Middle-obstacle approach of mapping phase-field model unto its sharp interface counterpart

TL;DR

This paper introduces a middle-obstacle approach to improve phase-field models for alloy solidification, enabling accurate interface sharpening and better simulation of both equilibrium and non-equilibrium solidification processes.

Contribution

The study develops a novel middle-obstacle method that enhances phase-field models by sharpening diffuse interfaces and accurately capturing solute partitioning during solidification.

Findings

Superior convergence of dendrite tip under slow solidification.

Accurate partition coefficients under rapid solidification.

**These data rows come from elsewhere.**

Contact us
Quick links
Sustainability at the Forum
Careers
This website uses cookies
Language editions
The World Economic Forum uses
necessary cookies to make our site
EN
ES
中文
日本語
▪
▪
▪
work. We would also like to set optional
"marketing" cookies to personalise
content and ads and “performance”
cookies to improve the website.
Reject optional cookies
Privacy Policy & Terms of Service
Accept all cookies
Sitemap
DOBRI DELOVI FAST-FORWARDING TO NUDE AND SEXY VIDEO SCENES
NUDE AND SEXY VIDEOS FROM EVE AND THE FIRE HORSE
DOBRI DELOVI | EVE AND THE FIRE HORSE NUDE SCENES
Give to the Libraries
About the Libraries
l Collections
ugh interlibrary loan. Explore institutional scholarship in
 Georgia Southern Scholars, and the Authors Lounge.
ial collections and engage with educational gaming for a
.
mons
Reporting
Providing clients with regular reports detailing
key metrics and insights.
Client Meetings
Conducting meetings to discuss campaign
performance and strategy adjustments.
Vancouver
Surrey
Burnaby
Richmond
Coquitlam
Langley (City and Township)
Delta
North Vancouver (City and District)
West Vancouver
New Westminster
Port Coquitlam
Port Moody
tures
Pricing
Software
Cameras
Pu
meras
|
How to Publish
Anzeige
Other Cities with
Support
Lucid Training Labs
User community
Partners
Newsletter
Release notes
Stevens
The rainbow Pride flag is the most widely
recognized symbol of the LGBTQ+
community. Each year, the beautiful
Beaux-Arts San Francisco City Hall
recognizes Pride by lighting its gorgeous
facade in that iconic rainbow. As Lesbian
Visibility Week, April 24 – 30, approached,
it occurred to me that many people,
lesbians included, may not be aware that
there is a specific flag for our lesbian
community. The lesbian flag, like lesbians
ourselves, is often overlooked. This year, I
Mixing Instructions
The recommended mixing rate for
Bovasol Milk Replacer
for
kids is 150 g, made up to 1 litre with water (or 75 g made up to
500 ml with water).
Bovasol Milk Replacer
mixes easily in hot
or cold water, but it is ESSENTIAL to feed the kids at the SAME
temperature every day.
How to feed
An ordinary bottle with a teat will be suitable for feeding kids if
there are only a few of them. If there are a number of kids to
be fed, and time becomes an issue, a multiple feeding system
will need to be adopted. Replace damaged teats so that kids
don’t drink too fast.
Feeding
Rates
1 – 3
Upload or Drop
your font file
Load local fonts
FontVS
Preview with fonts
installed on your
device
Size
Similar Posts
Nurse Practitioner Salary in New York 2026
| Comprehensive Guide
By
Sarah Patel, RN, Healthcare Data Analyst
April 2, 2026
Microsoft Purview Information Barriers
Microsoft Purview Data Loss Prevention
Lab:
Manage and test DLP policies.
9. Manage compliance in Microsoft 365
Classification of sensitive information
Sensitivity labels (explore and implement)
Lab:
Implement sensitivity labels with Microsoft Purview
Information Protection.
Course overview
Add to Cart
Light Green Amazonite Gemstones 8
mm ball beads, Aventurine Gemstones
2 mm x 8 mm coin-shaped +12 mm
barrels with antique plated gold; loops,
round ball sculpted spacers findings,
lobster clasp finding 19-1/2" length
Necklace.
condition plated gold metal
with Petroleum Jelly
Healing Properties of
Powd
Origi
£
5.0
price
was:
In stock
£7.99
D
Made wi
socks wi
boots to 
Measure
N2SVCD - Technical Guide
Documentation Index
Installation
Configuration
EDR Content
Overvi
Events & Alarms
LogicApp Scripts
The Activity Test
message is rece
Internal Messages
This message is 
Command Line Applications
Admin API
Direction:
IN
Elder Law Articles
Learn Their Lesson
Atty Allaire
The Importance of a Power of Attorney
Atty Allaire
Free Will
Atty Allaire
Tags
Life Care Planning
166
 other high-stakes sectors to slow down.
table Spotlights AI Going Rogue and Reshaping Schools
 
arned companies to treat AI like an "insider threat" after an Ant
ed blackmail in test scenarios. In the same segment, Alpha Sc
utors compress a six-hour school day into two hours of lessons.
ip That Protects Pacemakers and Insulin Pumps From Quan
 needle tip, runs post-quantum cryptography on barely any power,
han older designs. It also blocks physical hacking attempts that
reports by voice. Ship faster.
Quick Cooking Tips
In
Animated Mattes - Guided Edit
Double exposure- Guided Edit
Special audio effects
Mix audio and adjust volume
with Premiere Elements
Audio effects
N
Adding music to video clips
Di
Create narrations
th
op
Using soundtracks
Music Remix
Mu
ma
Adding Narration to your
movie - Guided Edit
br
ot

Effective interface sharpening across cooling conditions.

Abstract

A new diffuse interface model has been proposed in this study for simulating binary alloy solidification under universal cooling conditions, involving both equilibrium and non-equilibrium solute partitioning. Starting from the Gibbs-Thomson equation, which is the classical theory that describes the dynamics of a sharp interface, the phase-field equation is derived using a traveling wave solution that represents a diffuse interface. To tackle the spurious effects caused by the variation of liquid concentration within the diffuse interface with artificial width, a middle obstacle is introduced to sharpen the diffuse interface and an invariant liquid concentration can be found for determining a constant undercooling in the interface normal direction. For slow solidification under equilibrium conditions, the convergence performance of the dendrite tip shows superior invulnerability to the width effect of the diffuse interface. For rapid solidification under non-equilibrium conditions, the output partition coefficients obtained from the steady-state concentration profiles agree with the input velocity-dependent function. The proposed model is promising to be an indispensable tool for the development of advanced alloy materials through the microstructure control of solidification under a wide range of cooling conditions.